## TASK STATEMENT
Copy out the data exactly as it appears, without a single image.

## MATERIAL SUPPLIED

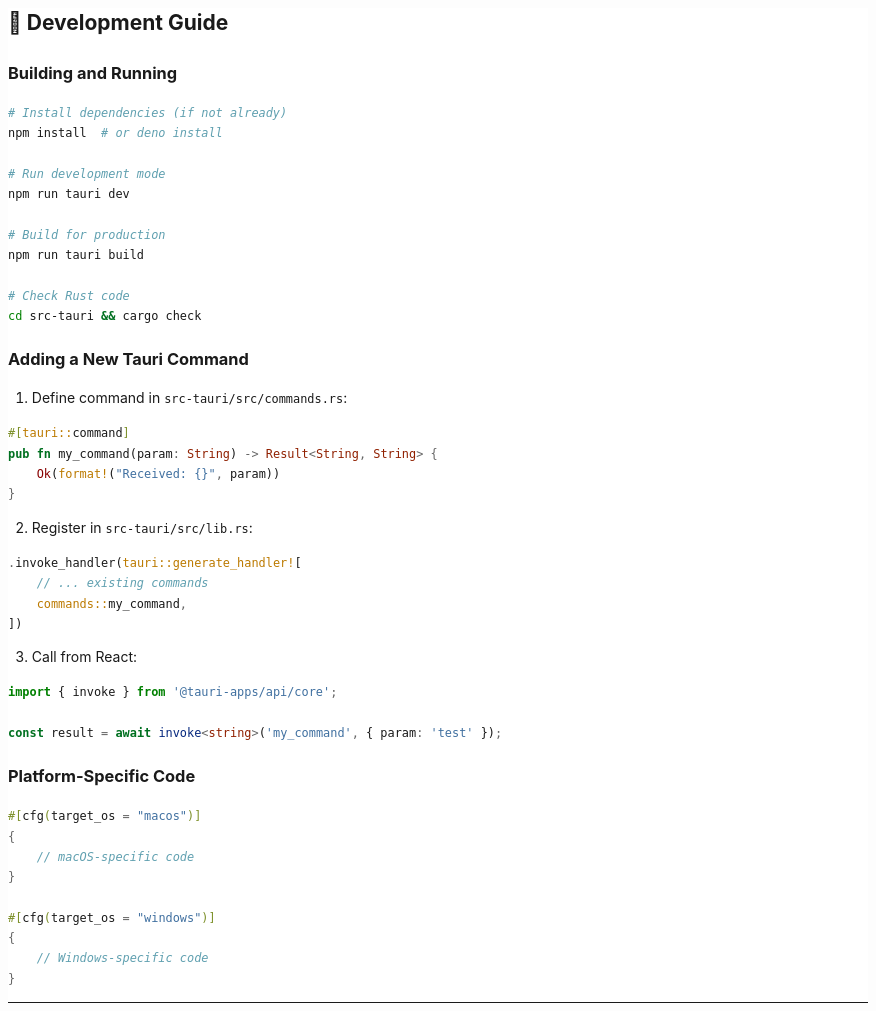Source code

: 
## 📖 Development Guide

### Building and Running

```bash
# Install dependencies (if not already)
npm install  # or deno install

# Run development mode
npm run tauri dev

# Build for production
npm run tauri build

# Check Rust code
cd src-tauri && cargo check
```

### Adding a New Tauri Command

1. Define command in `src-tauri/src/commands.rs`:
```rust
#[tauri::command]
pub fn my_command(param: String) -> Result<String, String> {
    Ok(format!("Received: {}", param))
}
```

2. Register in `src-tauri/src/lib.rs`:
```rust
.invoke_handler(tauri::generate_handler![
    // ... existing commands
    commands::my_command,
])
```

3. Call from React:
```typescript
import { invoke } from '@tauri-apps/api/core';

const result = await invoke<string>('my_command', { param: 'test' });
```

### Platform-Specific Code

```rust
#[cfg(target_os = "macos")]
{
    // macOS-specific code
}

#[cfg(target_os = "windows")]
{
    // Windows-specific code
}
```

---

## YOUR RESPONSE
Source code

: 
## 📖 Development Guide

### Building and Running

```bash
# Install dependencies (if not already)
npm install  # or deno install

# Run development mode
npm run tauri dev

# Build for production
npm run tauri build

# Check Rust code
cd src-tauri && cargo check
```

### Adding a New Tauri Command

1. Define command in `src-tauri/src/commands.rs`:
```rust
#[tauri::command]
pub fn my_command(param: String) -> Result<String, String> {
    Ok(format!("Received: {}", param))
}
```

2. Register in `src-tauri/src/lib.rs`:
```rust
.invoke_handler(tauri::generate_handler![
    // ... existing commands
    commands::my_command,
])
```

3. Call from React:
```typescript
import { invoke } from '@tauri-apps/api/core';

const result = await invoke<string>('my_command', { param: 'test' });
```

### Platform-Specific Code

```rust
#[cfg(target_os = "macos")]
{
    // macOS-specific code
}

#[cfg(target_os = "windows")]
{
    // Windows-specific code
}
```

---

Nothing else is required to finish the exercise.